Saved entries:
···
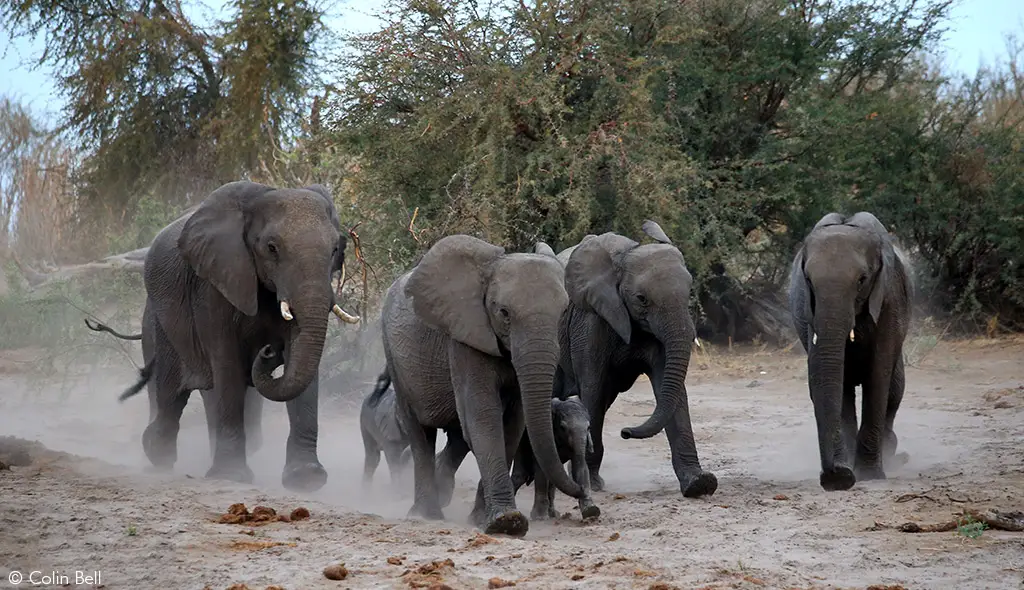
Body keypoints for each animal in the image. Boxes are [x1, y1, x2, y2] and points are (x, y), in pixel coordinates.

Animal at [114, 180, 360, 492]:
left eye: (335, 249)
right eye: (271, 248)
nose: (268, 351)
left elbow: (301, 358)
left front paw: (306, 479)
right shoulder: (214, 284)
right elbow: (227, 362)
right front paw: (231, 476)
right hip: (162, 320)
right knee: (172, 392)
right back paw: (157, 455)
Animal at [380, 234, 584, 537]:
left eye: (562, 312)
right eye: (504, 313)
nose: (582, 490)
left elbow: (512, 424)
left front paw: (482, 519)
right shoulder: (465, 336)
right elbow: (484, 416)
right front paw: (506, 522)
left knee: (458, 437)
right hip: (394, 358)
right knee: (420, 434)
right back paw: (427, 514)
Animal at [558, 220, 718, 498]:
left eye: (689, 293)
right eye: (641, 299)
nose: (625, 432)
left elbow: (670, 390)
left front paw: (699, 483)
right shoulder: (590, 323)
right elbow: (593, 389)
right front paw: (593, 485)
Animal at [788, 211, 912, 491]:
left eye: (861, 280)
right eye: (808, 281)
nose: (834, 476)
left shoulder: (889, 301)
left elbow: (878, 376)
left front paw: (869, 475)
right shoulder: (809, 313)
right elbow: (831, 382)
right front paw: (848, 472)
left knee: (895, 389)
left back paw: (892, 453)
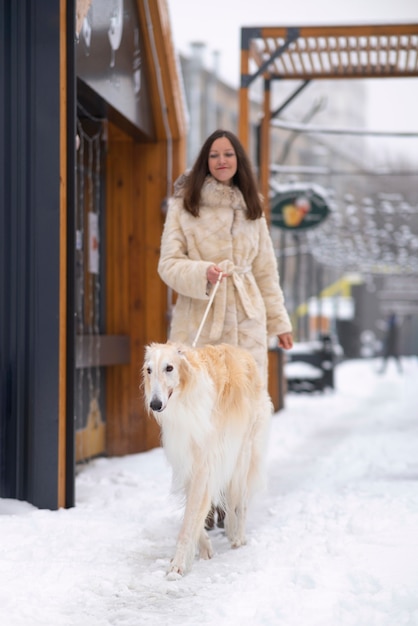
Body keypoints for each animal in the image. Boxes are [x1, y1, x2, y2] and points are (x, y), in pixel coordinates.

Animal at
···
YOUR INSTRUCTIONS:
Which of the lines above carry the string "shoulder"? Pick them out and copy them.

SOLVED EXERCISE:
right shoulder: (214, 284)
right shoulder: (465, 336)
right shoulder: (590, 323)
left shoulder: (889, 301)
right shoulder: (809, 313)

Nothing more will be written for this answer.